For starters, let’s acknowledge that volatility is par for the course among solar stocks. Since 2009, domestic leader First Solar (FSLR) has traded for as much as $190 and as little as $12 a share. It’s now about $46 — meaning some investors made tremendous profits and others assuredly lost their shirt along the way.
However, there are hints that solar is heating up and here to stay. Here are five reasons to be bullish on the sector:
Expensive Oil: Crude remains over $100 after hitting three digits for the first time in more than a year after unrest in Egypt, Turkey and elsewhere boiled over in the Middle East. Solar energy obviously isn’t as attractive in an era of cheap fossil fuels, so this dynamic helps create a floor for solar stocks. And seeing as there doesn’t appear to be stability around the corner in the region, expect this risk premium to stay in crude oil pricing.
Bullish Analysts: There’s some positive sentiment on Wall Street right now for big solar names, including this bullish report from Nomura on Canadian Solar and a positive outlook for the whole sector from Deutsche Bank . And Orips Research just called attention to upside in JinkoSolar based on the charts. Granted, the smart money isn’t always right … but the trend of optimism is worth noting.
Stronger Demand: This week, Canadian Solar won a big contract to install modules in a Louisburg, N.C., energy project. And bigger-picture, the Solar Electric Power Association recently estimated that annual overall solar capacity passed 2 gigawatts in 2012 and that “the market share for large-scale solar projects grew 160 percent to 1,130 MW from 2011.”
Tariff Tensions Ease: At the beginning of June, the solar market was shaken up as the EU announced tariffs on Chinese solar panels. But this week there was news that China will not impose tariffs on imported polysilicon used to make solar panels in an attempt to ease tensions. The West has long accused China of depressing prices for domestic solar companies by flooding the market with cheap solar gear and an end to trade tensions altogether is unlikely. But the fact that recent events haven’t escalated is encouraging.
China Consolidation: Along the same lines, Chinese solar stocks have benefited from government largesse. But recently, Beijing crafted new rules that are highly favorable toward consolidation via mergers and acquisitions rather than just all-out subsidies for the solar industry there. That might narrow the playing field as those remaining China stocks have fewer competitors at home and broader reach as a result
Bigger-picture, it seems a good bet that solar energy is a growth industry. Carbon emissions remain in the crosshairs of regulators, sustainable energy is talked about as one of the few growth areas in the global economy, and many of the stocks mentioned here could be powerful long-term plays if the chips fall right.

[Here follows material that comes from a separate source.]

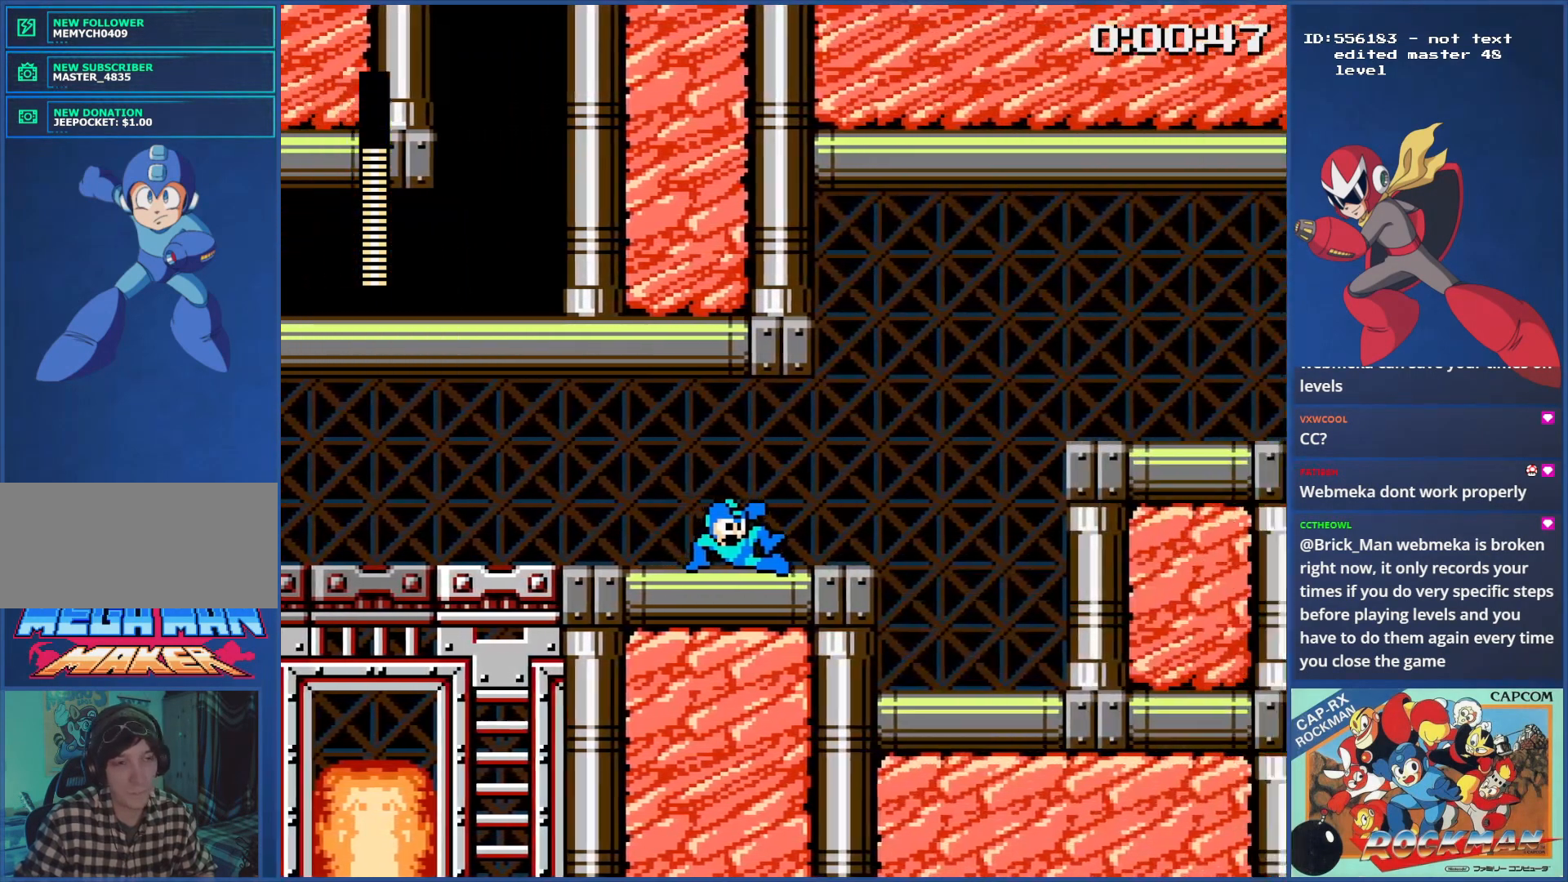
{"buttons": ["DPAD_RIGHT"], "events": []}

Just make sure you’re patient if you choose to take this solar bet, since short-term volatility is sure to persist.
- On the other hand, Raymond James warns the sector is not out of the woods. (Barron’s)
- John Udovich makes the case for his favorite solar stock right now. (Small Cap Network)
Jeff Reeves is the editor of InvestorPlace.com and the author of “The Frugal Investor’s Guide to Finding Great Stocks.” Write him at firstname.lastname@example.org or follow him on Twitter via @JeffReevesIP. As of this writing, he did not own a position in any of the stocks named here.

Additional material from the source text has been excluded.